§ **Exercise**
Look through the records below and collect all lines that hold the string "right".

§ **Given data**
%%

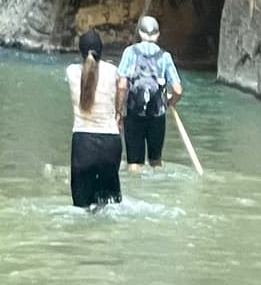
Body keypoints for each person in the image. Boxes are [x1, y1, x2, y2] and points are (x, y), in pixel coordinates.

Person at [66, 28, 123, 208]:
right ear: (101, 51)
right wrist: (119, 112)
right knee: (110, 205)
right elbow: (123, 85)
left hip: (83, 143)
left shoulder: (71, 71)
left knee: (82, 207)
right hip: (110, 142)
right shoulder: (113, 71)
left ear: (80, 52)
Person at [118, 14, 182, 169]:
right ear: (158, 34)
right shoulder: (165, 57)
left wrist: (119, 110)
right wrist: (170, 103)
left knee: (134, 162)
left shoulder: (130, 52)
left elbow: (122, 85)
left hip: (133, 113)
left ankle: (135, 182)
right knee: (156, 161)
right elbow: (178, 90)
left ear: (140, 33)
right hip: (157, 115)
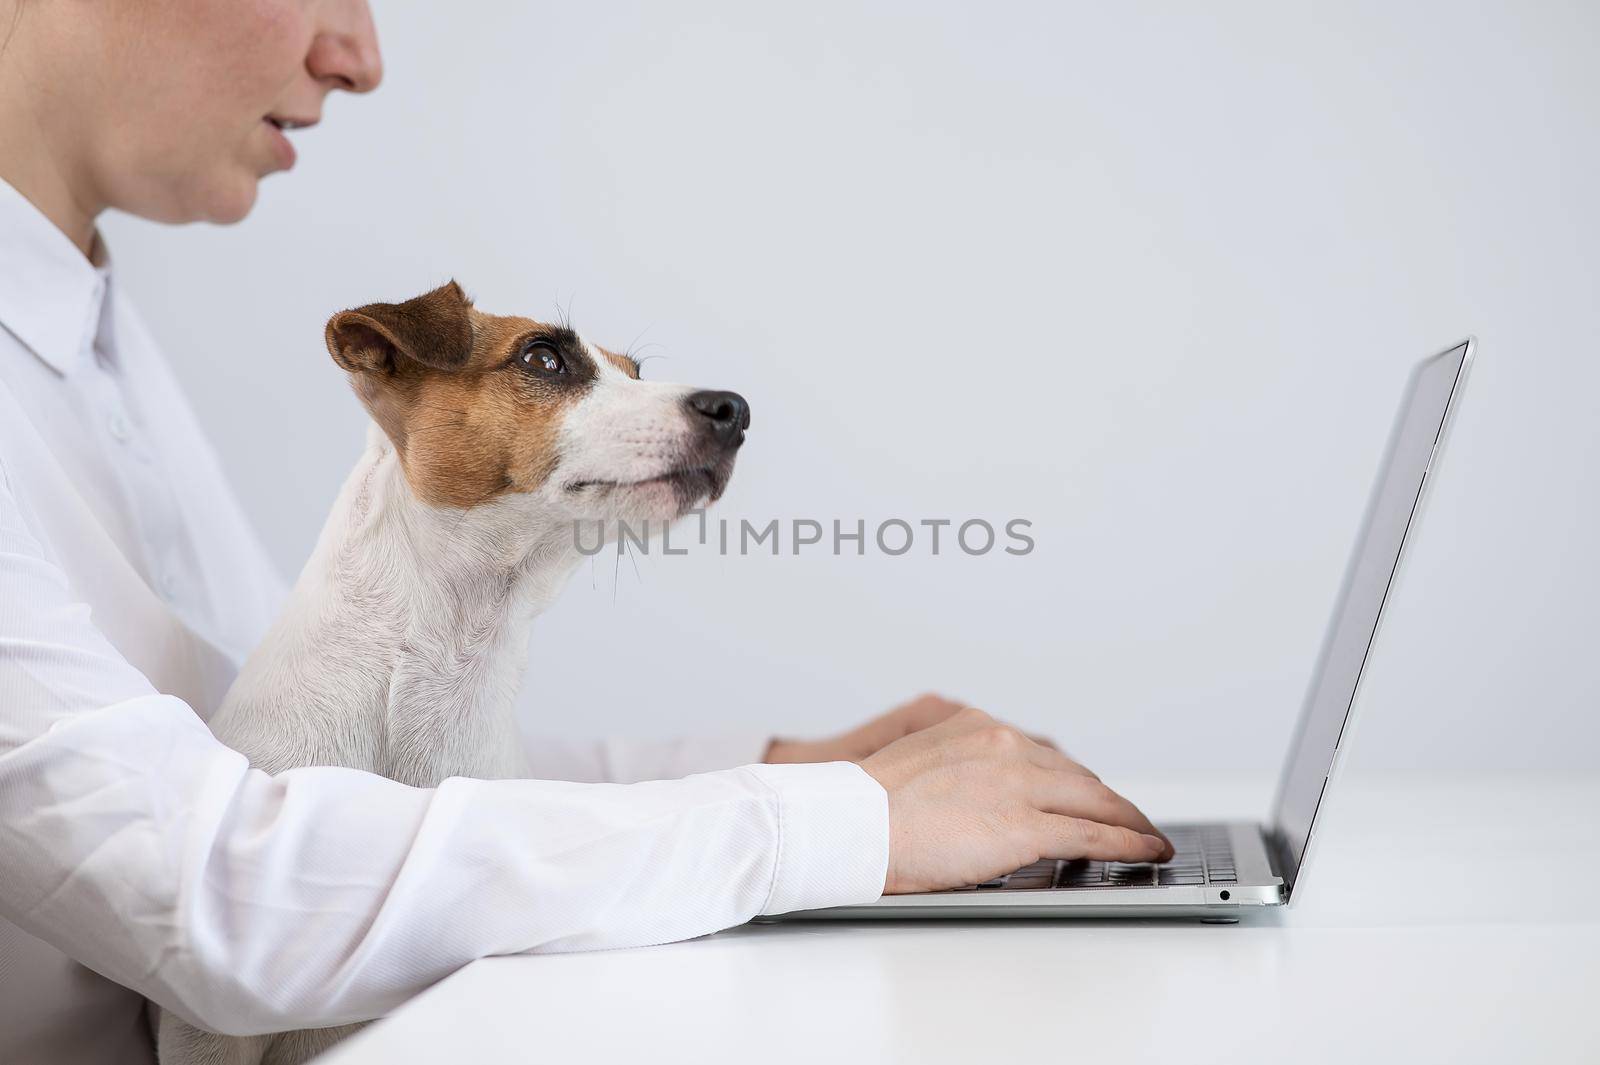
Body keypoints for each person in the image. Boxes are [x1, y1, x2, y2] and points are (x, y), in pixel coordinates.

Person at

%%

§ **Response area**
right ear: (101, 51)
right wrist: (119, 112)
right knee: (110, 205)
right elbow: (123, 85)
right hip: (110, 142)
right shoulder: (113, 71)
right ear: (158, 34)
right shoulder: (165, 57)
right wrist: (170, 103)
right knee: (156, 161)
right elbow: (178, 90)
right hip: (157, 115)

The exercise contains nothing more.